PROBLEM TO WORK ON >>
Rewrite the lines of the items from the line containing "It is needed" through the line containing "Therefore, it is" as a Markdown table with the columns Row and Line, one numbered row per line and blank lines left out.

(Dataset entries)
=== Begin Enclosure ===
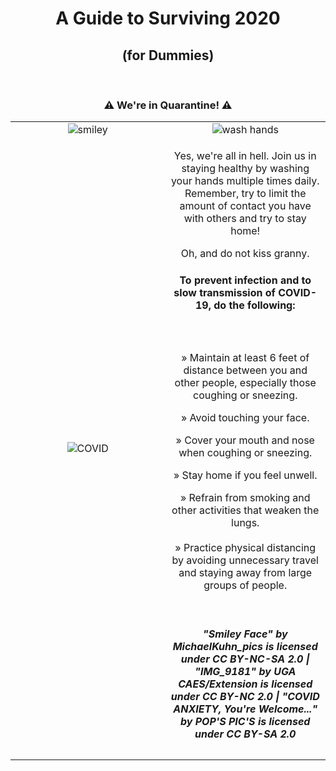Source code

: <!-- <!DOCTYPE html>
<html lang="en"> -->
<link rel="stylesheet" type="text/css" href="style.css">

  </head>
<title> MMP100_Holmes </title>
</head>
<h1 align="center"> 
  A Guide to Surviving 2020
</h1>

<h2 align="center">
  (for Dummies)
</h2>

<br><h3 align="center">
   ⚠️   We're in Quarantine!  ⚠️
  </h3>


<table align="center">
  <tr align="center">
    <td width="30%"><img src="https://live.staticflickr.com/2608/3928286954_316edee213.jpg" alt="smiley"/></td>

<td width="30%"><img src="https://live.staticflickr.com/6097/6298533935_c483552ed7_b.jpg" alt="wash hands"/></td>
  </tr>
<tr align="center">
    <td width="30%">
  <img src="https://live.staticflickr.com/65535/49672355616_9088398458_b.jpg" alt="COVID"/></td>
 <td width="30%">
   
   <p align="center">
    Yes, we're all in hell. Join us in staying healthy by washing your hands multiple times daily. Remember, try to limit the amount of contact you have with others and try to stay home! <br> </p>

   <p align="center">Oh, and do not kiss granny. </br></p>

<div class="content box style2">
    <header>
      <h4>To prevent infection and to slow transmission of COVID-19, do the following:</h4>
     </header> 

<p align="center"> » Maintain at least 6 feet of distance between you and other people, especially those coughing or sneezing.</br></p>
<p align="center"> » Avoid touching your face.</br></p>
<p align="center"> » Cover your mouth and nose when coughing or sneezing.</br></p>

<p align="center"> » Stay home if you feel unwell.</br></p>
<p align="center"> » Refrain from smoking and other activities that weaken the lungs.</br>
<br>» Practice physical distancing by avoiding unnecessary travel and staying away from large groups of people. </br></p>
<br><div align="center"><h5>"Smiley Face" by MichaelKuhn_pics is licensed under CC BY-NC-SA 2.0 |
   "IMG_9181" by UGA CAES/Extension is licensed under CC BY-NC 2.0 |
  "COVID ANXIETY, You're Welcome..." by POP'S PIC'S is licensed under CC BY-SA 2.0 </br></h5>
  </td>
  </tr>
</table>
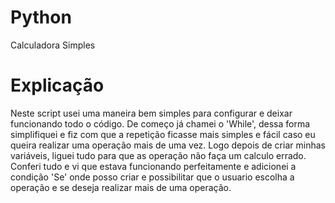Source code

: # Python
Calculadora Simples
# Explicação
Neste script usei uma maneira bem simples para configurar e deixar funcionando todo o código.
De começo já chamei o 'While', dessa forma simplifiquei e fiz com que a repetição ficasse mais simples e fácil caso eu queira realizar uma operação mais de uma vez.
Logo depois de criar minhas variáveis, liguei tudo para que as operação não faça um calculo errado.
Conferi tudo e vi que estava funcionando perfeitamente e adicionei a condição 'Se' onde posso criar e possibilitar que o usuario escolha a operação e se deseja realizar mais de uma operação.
=== End Enclosure ===
=== Begin Enclosure ===
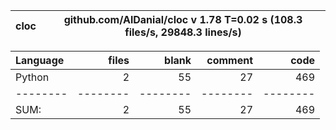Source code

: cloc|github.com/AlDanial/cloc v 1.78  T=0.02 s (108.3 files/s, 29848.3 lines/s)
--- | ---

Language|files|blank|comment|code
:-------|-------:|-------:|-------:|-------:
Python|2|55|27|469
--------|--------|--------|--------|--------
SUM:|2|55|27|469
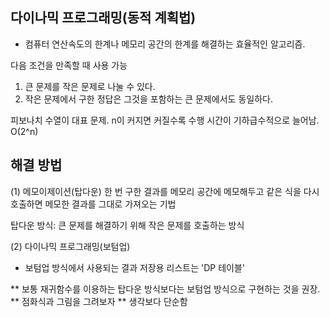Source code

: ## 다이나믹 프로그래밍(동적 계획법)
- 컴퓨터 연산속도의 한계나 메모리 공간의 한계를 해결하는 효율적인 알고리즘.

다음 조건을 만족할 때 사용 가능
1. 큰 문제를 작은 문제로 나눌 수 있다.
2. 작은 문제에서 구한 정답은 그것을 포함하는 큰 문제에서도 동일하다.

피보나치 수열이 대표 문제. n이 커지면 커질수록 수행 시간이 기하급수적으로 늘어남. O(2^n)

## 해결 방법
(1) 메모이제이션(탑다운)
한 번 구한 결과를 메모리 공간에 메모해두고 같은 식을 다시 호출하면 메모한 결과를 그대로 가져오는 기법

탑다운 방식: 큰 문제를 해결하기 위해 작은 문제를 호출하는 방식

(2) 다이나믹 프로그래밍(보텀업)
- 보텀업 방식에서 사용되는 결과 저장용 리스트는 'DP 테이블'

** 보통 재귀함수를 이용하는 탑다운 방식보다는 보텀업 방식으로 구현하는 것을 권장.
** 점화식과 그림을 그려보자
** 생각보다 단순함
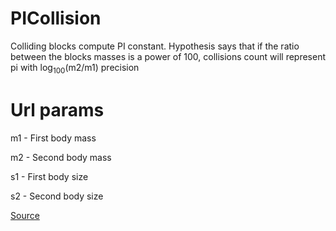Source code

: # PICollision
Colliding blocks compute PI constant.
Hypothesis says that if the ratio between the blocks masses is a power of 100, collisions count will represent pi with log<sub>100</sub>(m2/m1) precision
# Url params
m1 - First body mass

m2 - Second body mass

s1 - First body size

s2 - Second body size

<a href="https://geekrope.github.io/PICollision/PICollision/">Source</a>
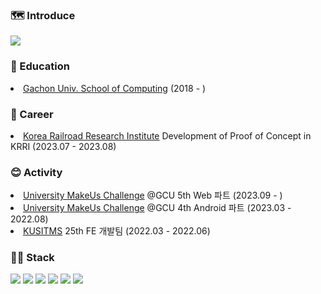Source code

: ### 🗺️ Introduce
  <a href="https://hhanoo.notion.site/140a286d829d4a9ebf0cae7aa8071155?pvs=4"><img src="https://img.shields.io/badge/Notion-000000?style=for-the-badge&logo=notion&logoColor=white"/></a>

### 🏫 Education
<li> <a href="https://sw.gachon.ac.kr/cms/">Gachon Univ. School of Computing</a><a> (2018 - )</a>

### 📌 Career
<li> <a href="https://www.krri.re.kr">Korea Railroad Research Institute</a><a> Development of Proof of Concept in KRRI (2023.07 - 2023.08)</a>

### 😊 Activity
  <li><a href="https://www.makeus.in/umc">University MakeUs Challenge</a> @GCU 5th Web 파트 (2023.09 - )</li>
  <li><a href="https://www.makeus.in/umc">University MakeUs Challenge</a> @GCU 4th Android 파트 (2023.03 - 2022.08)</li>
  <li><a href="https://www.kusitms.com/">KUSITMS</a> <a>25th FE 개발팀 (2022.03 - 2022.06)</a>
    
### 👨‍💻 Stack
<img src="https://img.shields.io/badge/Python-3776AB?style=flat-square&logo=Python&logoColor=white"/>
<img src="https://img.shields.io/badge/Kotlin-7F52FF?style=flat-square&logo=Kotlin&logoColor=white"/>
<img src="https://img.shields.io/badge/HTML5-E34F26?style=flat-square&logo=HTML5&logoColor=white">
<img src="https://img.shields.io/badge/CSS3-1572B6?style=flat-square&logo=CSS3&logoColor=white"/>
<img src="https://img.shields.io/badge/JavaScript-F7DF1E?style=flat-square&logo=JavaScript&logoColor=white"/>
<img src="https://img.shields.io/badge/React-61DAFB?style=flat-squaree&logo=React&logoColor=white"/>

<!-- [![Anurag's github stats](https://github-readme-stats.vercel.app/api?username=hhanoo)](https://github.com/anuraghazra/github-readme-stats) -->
=== End Enclosure ===
=== Begin Enclosure ===
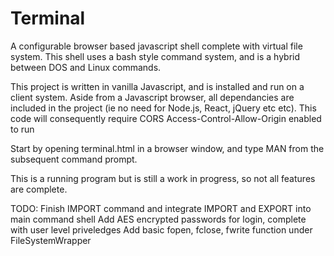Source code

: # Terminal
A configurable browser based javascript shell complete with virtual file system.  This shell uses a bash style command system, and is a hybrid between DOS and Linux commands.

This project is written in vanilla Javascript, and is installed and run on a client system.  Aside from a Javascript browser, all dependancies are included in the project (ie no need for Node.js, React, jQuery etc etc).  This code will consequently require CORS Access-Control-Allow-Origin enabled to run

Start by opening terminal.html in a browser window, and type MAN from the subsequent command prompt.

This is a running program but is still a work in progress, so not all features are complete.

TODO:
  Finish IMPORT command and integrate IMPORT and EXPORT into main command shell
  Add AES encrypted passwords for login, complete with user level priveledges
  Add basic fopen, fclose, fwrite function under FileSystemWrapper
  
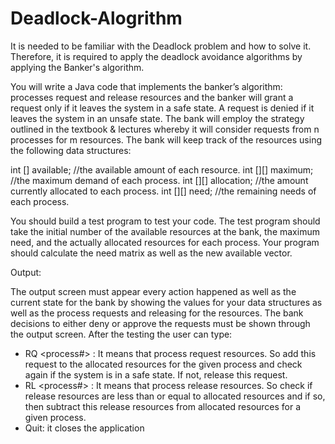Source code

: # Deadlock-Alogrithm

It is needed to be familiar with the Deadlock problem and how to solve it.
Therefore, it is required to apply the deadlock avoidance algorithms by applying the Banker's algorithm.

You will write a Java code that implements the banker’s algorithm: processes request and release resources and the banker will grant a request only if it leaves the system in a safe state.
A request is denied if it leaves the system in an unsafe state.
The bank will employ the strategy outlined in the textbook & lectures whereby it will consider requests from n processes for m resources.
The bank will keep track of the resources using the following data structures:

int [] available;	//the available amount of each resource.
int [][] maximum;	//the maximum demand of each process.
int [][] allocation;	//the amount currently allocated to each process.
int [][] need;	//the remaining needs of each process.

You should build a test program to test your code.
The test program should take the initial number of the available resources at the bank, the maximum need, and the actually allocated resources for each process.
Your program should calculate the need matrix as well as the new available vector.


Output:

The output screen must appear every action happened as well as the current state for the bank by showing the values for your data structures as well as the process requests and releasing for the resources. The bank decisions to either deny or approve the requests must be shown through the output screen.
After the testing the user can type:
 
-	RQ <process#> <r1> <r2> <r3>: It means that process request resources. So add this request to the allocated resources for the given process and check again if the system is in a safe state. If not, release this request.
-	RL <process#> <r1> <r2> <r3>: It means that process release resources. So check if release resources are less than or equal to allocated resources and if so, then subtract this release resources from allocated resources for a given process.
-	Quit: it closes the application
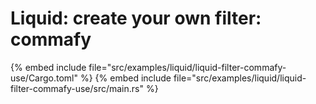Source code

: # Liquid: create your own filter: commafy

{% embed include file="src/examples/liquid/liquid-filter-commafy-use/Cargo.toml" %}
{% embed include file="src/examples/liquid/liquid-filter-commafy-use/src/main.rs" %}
=== End Enclosure ===
TASK OUTPUT >>
| Row | Line |
|---|---|
| 1 | It is needed to be familiar with the Deadlock problem and how to solve it. |
| 2 | Therefore, it is required to apply the deadlock avoidance algorithms by applying the Banker's algorithm. |